- **EXERCISE TEXT**:
##########

Do you think the idea makes sense? I've already written some scripts to parse and filter hash values, but when trying with mastiff, the output is empty (even though it doesn't complain about the format of the input signature, so I think I got that right).

Thanks, Matija

ctb commented 1 year ago

definitely makes sense and sounds interesting! panhashomics FTW 😄

One thing that could be happening is mismatched ksizes (mastiff uses k=21). A few controls I would suggest trying -

We do have a bunch of sourmash sig functions that might help construct the panhashome - intersect and merge in particular - and sourmash sig overlap might help confirm that there is overlap between your panhashome and your starting sketches.

trickovicmatija commented 1 year ago

Thanks for the fast reply! I found the problem (this has bothered me for some time now). The "max_hash" is not the maximal hash value in the corresponding signature, and I guess that that value is then used to calculate the "scaled" attribute of a signature. Even though my original signatures are calculated with scaling=1000, the panhashome was described with sourmash sig describe with scaled=1001. If I now understand correctly, the "max_hash" value is the maximal hash value that "murmur 64bit" hf can output with said scaling (the value you refer to as "H/s" in the gather paper). Should it be the same for all signatures generated with this hash function and the same scaling? When I made it that constant value for all my panhashomes (18446744073709552), both mastiff and gather worked!

Thanks for the advice about sourmash sig functions. I wanted a bit more customized - let's say keep hash values if they appear in >=80% of one group and <20% in all others. This is why I felt a need to write custom scripts.

Thanks again, Matija

ctb commented 1 year ago

whew, glad you figured it out!

##########

Dataset excerpts:
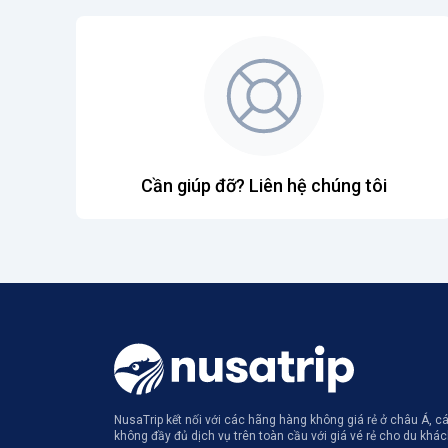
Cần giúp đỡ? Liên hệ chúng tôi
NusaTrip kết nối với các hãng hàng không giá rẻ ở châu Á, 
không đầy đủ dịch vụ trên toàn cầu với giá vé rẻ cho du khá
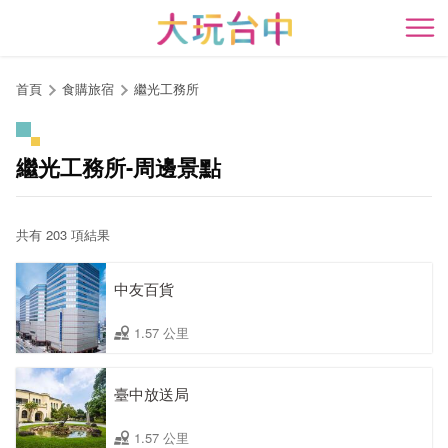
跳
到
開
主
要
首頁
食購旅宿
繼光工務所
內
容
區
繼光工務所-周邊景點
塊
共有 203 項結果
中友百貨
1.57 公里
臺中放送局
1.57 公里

##########

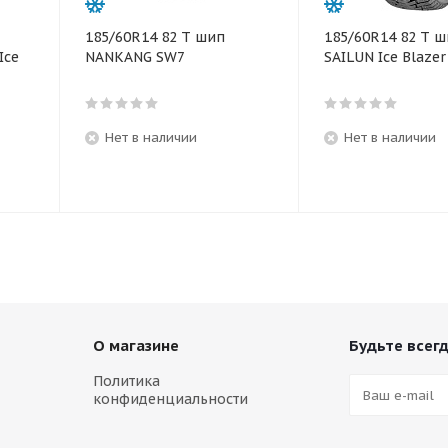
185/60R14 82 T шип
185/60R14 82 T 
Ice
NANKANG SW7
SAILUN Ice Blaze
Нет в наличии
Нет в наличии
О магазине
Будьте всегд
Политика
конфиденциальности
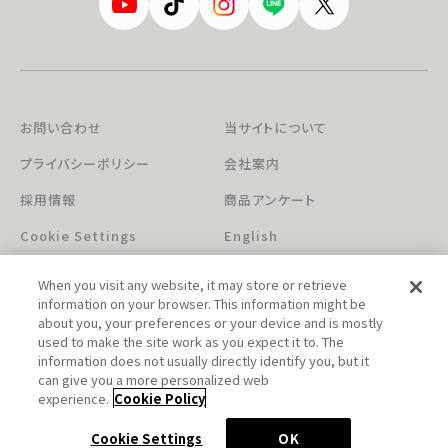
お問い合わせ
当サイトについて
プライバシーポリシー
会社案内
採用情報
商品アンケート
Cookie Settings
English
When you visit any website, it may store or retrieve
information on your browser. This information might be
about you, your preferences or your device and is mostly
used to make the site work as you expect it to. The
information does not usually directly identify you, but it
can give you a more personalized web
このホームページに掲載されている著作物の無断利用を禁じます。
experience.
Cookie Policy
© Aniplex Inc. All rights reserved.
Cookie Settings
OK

##########

- **TO DO**:
1/ Duplicate a passage of the sourmash thread, beginning at the words "trickovicmatija commented 1" and stopping after the words "and gather worked!".
2/ Please show every line of the records that contains the string "information", treating uppercase and lowercase as different.
The sourmash thread and the records are unrelated to each other.

- **SOLVED PROBLEMS**:
1/
trickovicmatija commented 1 year ago

Thanks for the fast reply! I found the problem (this has bothered me for some time now). The "max_hash" is not the maximal hash value in the corresponding signature, and I guess that that value is then used to calculate the "scaled" attribute of a signature. Even though my original signatures are calculated with scaling=1000, the panhashome was described with sourmash sig describe with scaled=1001. If I now understand correctly, the "max_hash" value is the maximal hash value that "murmur 64bit" hf can output with said scaling (the value you refer to as "H/s" in the gather paper). Should it be the same for all signatures generated with this hash function and the same scaling? When I made it that constant value for all my panhashomes (18446744073709552), both mastiff and gather worked!

2/
information on your browser. This information might be
information does not usually directly identify you, but it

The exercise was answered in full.